For investors on a lower budget, Alison Jacques, Michael Werner and Frith Street Gallery, all within walking distance of each other in Fitzrovia, Mayfair and Soho, deal in high-level work of international repute for more
‘affordable’ prices. They are not only commercial spaces but important
cultural sites and have repeatedly shown they and their artists are worthy of patronage.
Art funds, in recent years, have provided potential speculators with investment vehicles dedicated to giving their clients a return. These firms are not for the emotional collector who dislikes the vulgarity of Art’s commercialisation, but investors looking to diversify portfolios and treat it purely as an asset. They provide a number of benefits to both the market and investors. They bring new capital into the market by raising money from investors outside the market. This provides additional liquidity to the market, fosters continued price appreciation and stabilises it in times of economic uncertainty such as we are currently experiencing. From the investor’s perspective, they can benefit from art funds by pooling their funds with other investors, thereby diversifying their art holdings.
A traditional example of a high-level art fund is the London-based Fine Art Group Fund. With over a quarter of a billion dollars in assets, this prestigious firm’s funds have multiple ten-year, five-year, and shorter-term maturities devoted to major artistic periods like Old Masters, Modernist, Impressionist and Contemporary. Catering more towards middle-market investors, Arthena is an art fund that was originally launched as an equity crowdfunding platform for purchasing art. It looks at the intangible, contextual factors of an artwork, like the year of its creation and the artist’s career and combines that with contemporary financial analysis.

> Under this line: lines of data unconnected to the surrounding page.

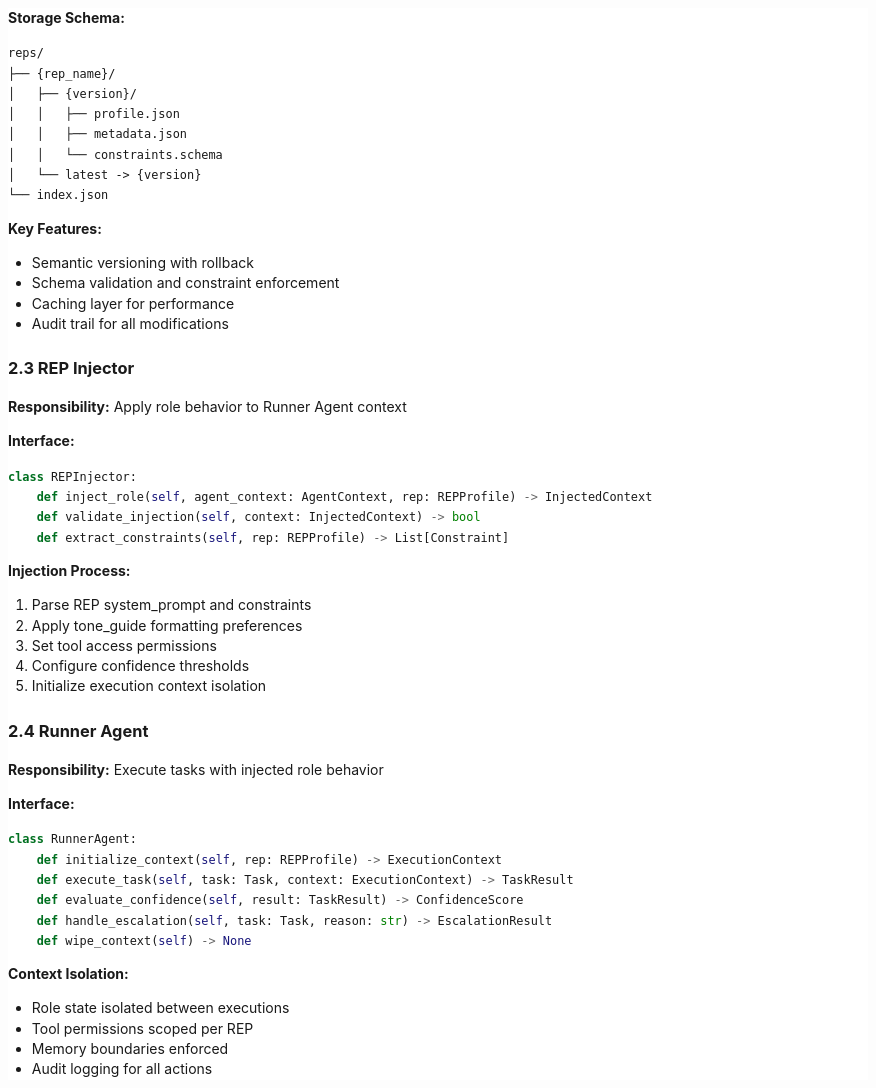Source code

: **Storage Schema:**
```
reps/
├── {rep_name}/
│   ├── {version}/
│   │   ├── profile.json
│   │   ├── metadata.json
│   │   └── constraints.schema
│   └── latest -> {version}
└── index.json
```

**Key Features:**
- Semantic versioning with rollback
- Schema validation and constraint enforcement
- Caching layer for performance
- Audit trail for all modifications

### 2.3 REP Injector

**Responsibility:** Apply role behavior to Runner Agent context

**Interface:**
```python
class REPInjector:
    def inject_role(self, agent_context: AgentContext, rep: REPProfile) -> InjectedContext
    def validate_injection(self, context: InjectedContext) -> bool
    def extract_constraints(self, rep: REPProfile) -> List[Constraint]
```

**Injection Process:**
1. Parse REP system_prompt and constraints
2. Apply tone_guide formatting preferences  
3. Set tool access permissions
4. Configure confidence thresholds
5. Initialize execution context isolation

### 2.4 Runner Agent

**Responsibility:** Execute tasks with injected role behavior

**Interface:**
```python
class RunnerAgent:
    def initialize_context(self, rep: REPProfile) -> ExecutionContext
    def execute_task(self, task: Task, context: ExecutionContext) -> TaskResult
    def evaluate_confidence(self, result: TaskResult) -> ConfidenceScore
    def handle_escalation(self, task: Task, reason: str) -> EscalationResult
    def wipe_context(self) -> None
```

**Context Isolation:**
- Role state isolated between executions
- Tool permissions scoped per REP
- Memory boundaries enforced
- Audit logging for all actions
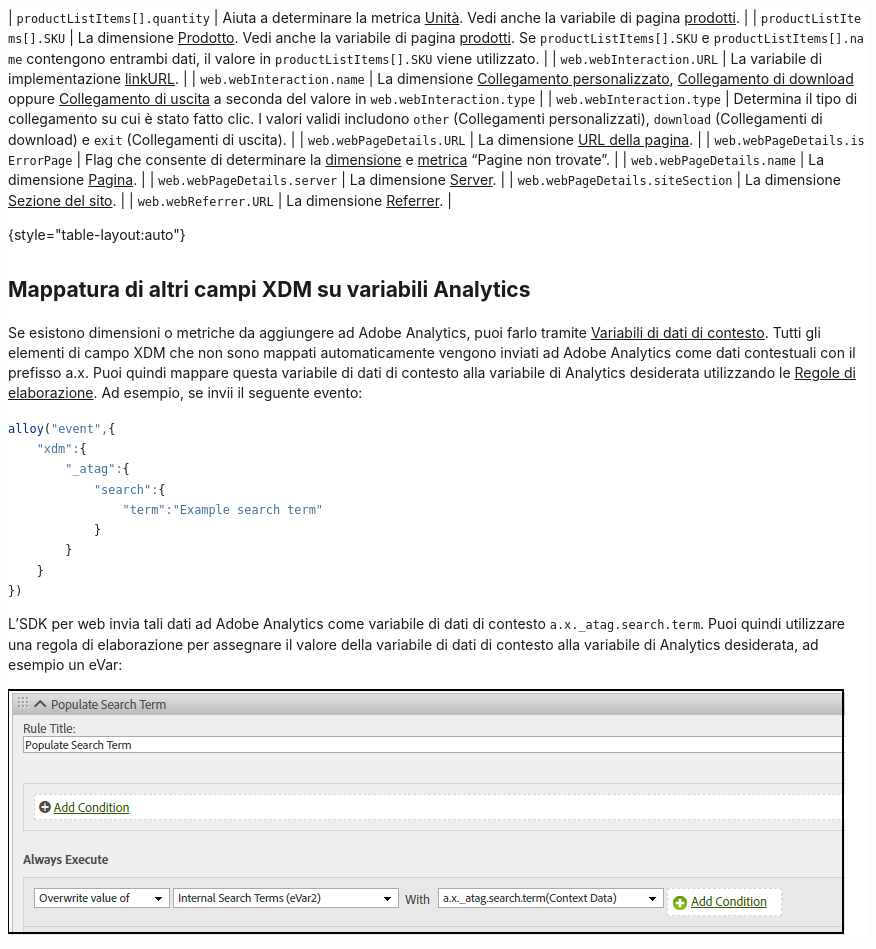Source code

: | `productListItems[].quantity` | Aiuta a determinare la metrica [Unità](../../components/metrics/units.md). Vedi anche la variabile di pagina [prodotti](../vars/page-vars/products.md). |
| `productListItems[].SKU` | La dimensione [Prodotto](../../components/dimensions/product.md). Vedi anche la variabile di pagina [prodotti](../vars/page-vars/products.md). Se `productListItems[].SKU` e `productListItems[].name` contengono entrambi dati, il valore in `productListItems[].SKU` viene utilizzato. |
| `web.webInteraction.URL` | La variabile di implementazione [linkURL](../vars/config-vars/linkurl.md). |
| `web.webInteraction.name` | La dimensione [Collegamento personalizzato](../../components/dimensions/custom-link.md), [Collegamento di download](../../components/dimensions/download-link.md) oppure [Collegamento di uscita](../../components/dimensions/exit-link.md) a seconda del valore in `web.webInteraction.type` |
| `web.webInteraction.type` | Determina il tipo di collegamento su cui è stato fatto clic. I valori validi includono `other` (Collegamenti personalizzati), `download` (Collegamenti di download) e `exit` (Collegamenti di uscita). |
| `web.webPageDetails.URL` | La dimensione [URL della pagina](../../components/dimensions/page-url.md). |
| `web.webPageDetails.isErrorPage` | Flag che consente di determinare la [dimensione](../../components/dimensions/pages-not-found.md) e [metrica](../../components/metrics/pages-not-found.md) “Pagine non trovate”. |
| `web.webPageDetails.name` | La dimensione [Pagina](../../components/dimensions/page.md). |
| `web.webPageDetails.server` | La dimensione [Server](../../components/dimensions/server.md). |
| `web.webPageDetails.siteSection` | La dimensione [Sezione del sito](../../components/dimensions/site-section.md). |
| `web.webReferrer.URL` | La dimensione [Referrer](../../components/dimensions/referrer.md). |

{style="table-layout:auto"}



## Mappatura di altri campi XDM su variabili Analytics

Se esistono dimensioni o metriche da aggiungere ad Adobe Analytics, puoi farlo tramite [Variabili di dati di contesto](../vars/page-vars/contextdata.md). Tutti gli elementi di campo XDM che non sono mappati automaticamente vengono inviati ad Adobe Analytics come dati contestuali con il prefisso a.x. Puoi quindi mappare questa variabile di dati di contesto alla variabile di Analytics desiderata utilizzando le [Regole di elaborazione](https://experienceleague.adobe.com/docs/analytics/admin/admin-tools/processing-rules/processing-rules.html). Ad esempio, se invii il seguente evento:

```js
alloy("event",{
    "xdm":{
        "_atag":{
            "search":{
                "term":"Example search term"
            }
        }
    }
})
```

L’SDK per web invia tali dati ad Adobe Analytics come variabile di dati di contesto `a.x._atag.search.term`. Puoi quindi utilizzare una regola di elaborazione per assegnare il valore della variabile di dati di contesto alla variabile di Analytics desiderata, ad esempio un eVar:

![Regola di elaborazione dei termini di ricerca](assets/examplerule.png)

The market’s shift online has seen the development of new digital platforms
seeking to establish new tech-based infrastructure. Fractional ownership is a fairly new concept which allows investors to purchase a fragment of an artwork using blockchain technology. There are several firms competing to establish themselves and Maecenas is far ahead of the competition. Boasting a 10.6% on total returns; they give their clients the opportunity to own a percentage of art by world famous artists including Picasso, Monet and Warhol.This is but one example of the rapidly growing online sector bringing dynamism and innovation to a market steeped in ‘old school’ traditionalism.
Between contemporary tech-led start-ups, traditional galleries and art investment funds, there have never been more avenues for collectors and investors to enter the art market. Despite the uncertainty, Art has continued to show its worth as an asset, and there may very well be exciting times ahead.